A limitation of this study is the sample size of some of the used GWASs; the power of BIP-II and relative amplitude summary statistics is lower than the other GWASs, which is of note for the statistical comparison of the genetic correlations. Although still well powered, not all genetic correlations or differences between genetic correlations were significant after corrections for multiple testing (see Fig. 1, Table S1.1-S2.3). With larger samples available, the analysis of causality with methods like MR will become possible as the number of identified significant SNPs associated with newer phenotypes such as physical activity and relative amplitude is expected to increase. Continued efforts are needed to acquire increased sample sizes of under-characterized subtypes and these emerging phenotypes.
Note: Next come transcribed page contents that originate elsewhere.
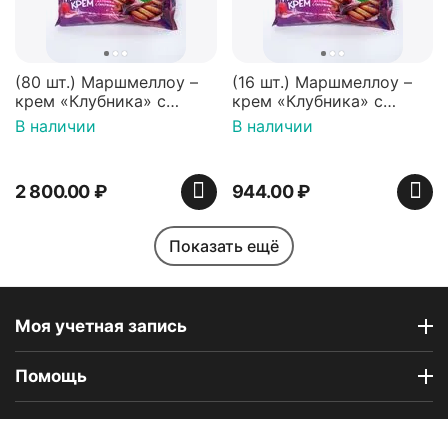
(80 шт.) Маршмеллоу –
(16 шт.) Маршмеллоу –
крем «Клубника» с
крем «Клубника» с
палочками (ТМ
палочками (ТМ
В наличии
В наличии
«Зефирный Лео»)
«Зефирный Лео»)
2 800.00
₽
944.00
₽
Показать ещё
Моя учетная запись
Помощь
Индийская сладость
Набор пирожных
Haldirams Соан кейк
картошка (пирожные
Зарабатывать с нами
(Soan cake), 250 г
ассорти), 6 шт
В наличии
В наличии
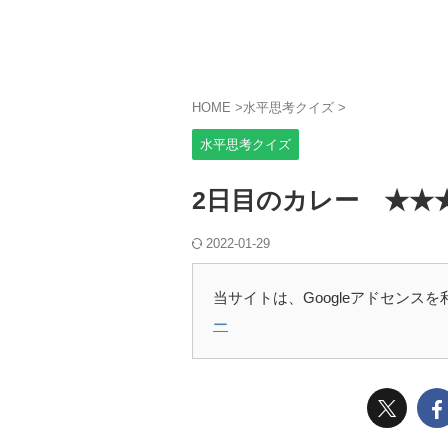
HOME
>
水平思考クイズ
>
水平思考クイズ
2日目のカレー ★★
2022-01-29
当サイトは、Googleアドセンス
ー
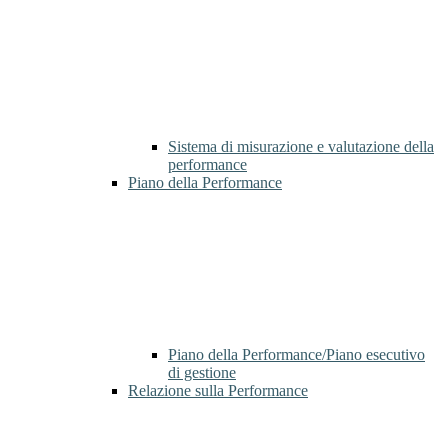
Sistema di misurazione e valutazione della
performance
Piano della Performance
Piano della Performance/Piano esecutivo
di gestione
Relazione sulla Performance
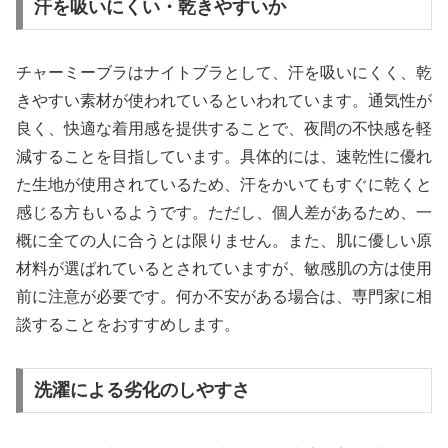
汗を吸いにくい・乾きやすいか
チャーミーブラはナイトブラとして、汗を吸いにくく、乾
きやすい素材が使われているといわれています。通気性が
良く、快適な着用感を提供することで、夜間の不快感を軽
減することを目指しています。具体的には、速乾性に優れ
た生地が使用されているため、汗をかいてもすぐに乾くと
感じる方もいるようです。ただし、個人差があるため、一
概に全ての人に合うとは限りません。また、肌に優しい原
材料が選ばれているとされていますが、敏感肌の方は使用
前に注意が必要です。何か不安がある場合は、専門家に相
談することをおすすめします。
洗濯による劣化のしやすさ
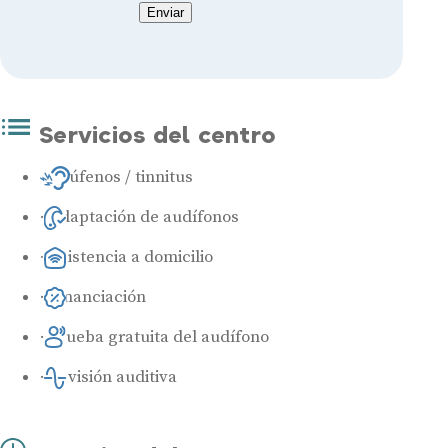
Enviar
Servicios del centro
Acúfenos / tinnitus
Adaptación de audífonos
Asistencia a domicilio
Financiación
Prueba gratuita del audífono
Revisión auditiva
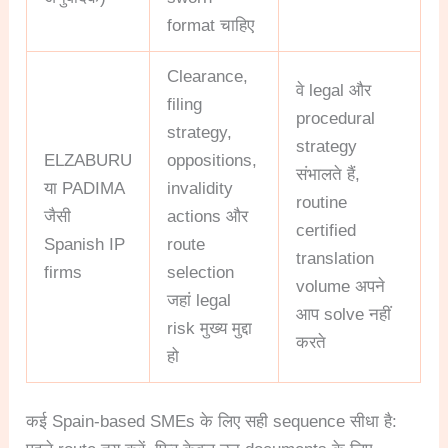
format चाहिए
Clearance,
वे legal और
filing
procedural
strategy,
strategy
ELZABURU
oppositions,
संभालते हैं,
या PADIMA
invalidity
routine
जैसी
actions और
certified
Spanish IP
route
translation
firms
selection
volume अपने
जहां legal
आप solve नहीं
risk मुख्य मुद्दा
करते
हो
कई Spain-based SMEs के लिए सही sequence सीधा है:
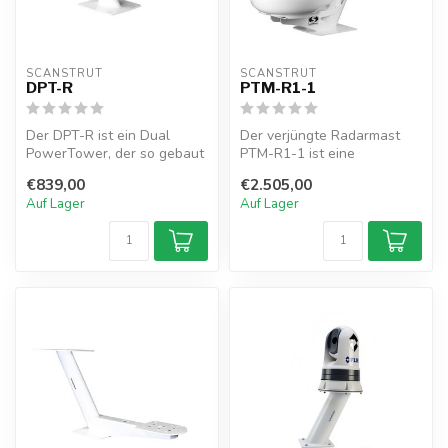
SCANSTRUT
SCANSTRUT
DPT-R
PTM-R1-1
Der DPT-R ist ein Dual
Der verjüngte Radarmast
PowerTower, der so gebaut
PTM-R1-1 ist eine
ist, dass er Ihr Radar mit
Kombinationshalterung für
€839,00
€2.505,00
eine...
Radar, Beleu...
Auf Lager
Auf Lager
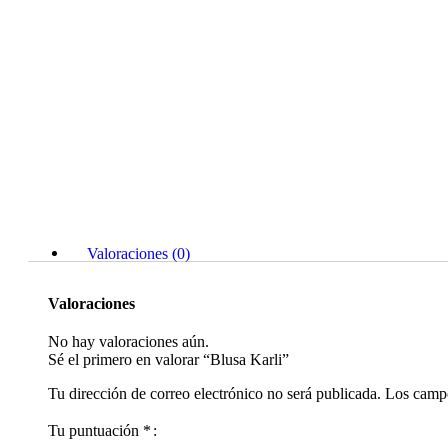
Valoraciones (0)
Valoraciones
No hay valoraciones aún.
Sé el primero en valorar “Blusa Karli”
Tu dirección de correo electrónico no será publicada.
Los campo
Tu puntuación
*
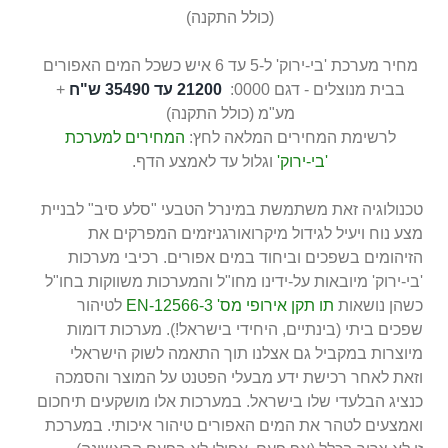
(כולל התקנה)
מחיר מערכת 'בי-ירוק' ל-5 עד 6 איש כשכל המים האפורים
בבית מנוצלים - דגם 0000:
21200 עד 35490 ש"ח
+
מע"מ (כולל התקנה)
לרשימת המחירים המלאה לחץ:
המחירים למערכת
'בי-ירוק'
וגלול עד לאמצע הדף.
טכנולוגיה זאת משתמשת במינרל הטבעי "סלע סיב" לבניית
מצע נוח ויעיל לגידול מיקרואורגניזמים המפרקים את
הזיהומים בשפכים וביחוד במים אפורים. רכיבי מערכות
'בי-ירוק' מיובאות על-ידינו מחו"ל והמערכות משווקות בחו"ל
כשהן נושאות
תו תקן אירופי מס' EN-12566-3
לטיהור
שפכים ביתי (בינתיים, היחידי בישראל!). מערכות דומות
מיוצרות במקביל גם אצלנו תוך התאמה לשוק הישראלי
וזאת לאחר רכישת ידע מבעלי הפטנט על המוצר והסמכה
כנציג הבלעדי שלו בישראל. במערכות אלו מושקעים תיחכום
ואמצעים לטהר את המים האפורים טיהור איכותי. במערכת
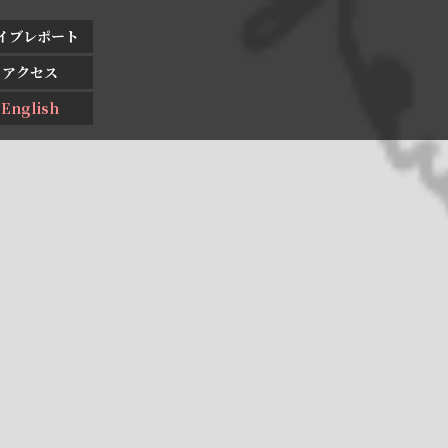
イブレポート
アクセス
English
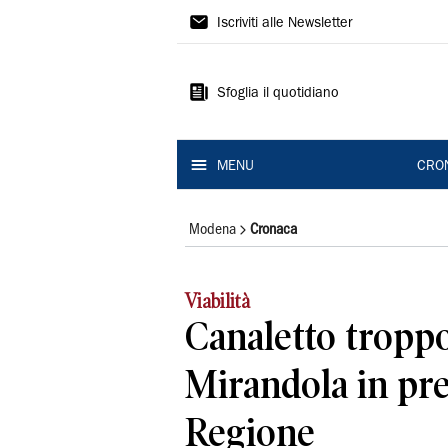
Gazzetta
Iscriviti alle Newsletter
di
Modena
Sfoglia il quotidiano
MENU
CRO
Modena
Cronaca
Viabilità
Canaletto troppo
Mirandola in pre
Regione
The present results show that clinically observed relationships of mood disorders and biological rhythms have a common genetic basis, and indicate that alterations in biological rhythms observed in mood disorder patients are linked to the genetic vulnerability for the specific disorder, and not only the current disorder state or medication status. The causality behind this bears further investigation. Biological rhythms should be given more attention in the study of mood disorders and require greater consideration with respect to assessment and treatment. If shared genetic factors jointly affect biological rhythms and liability to mood disorders, further investigation may allow targeting of these factors in treatment, providing potential avenues of improvement for therapeutic approaches.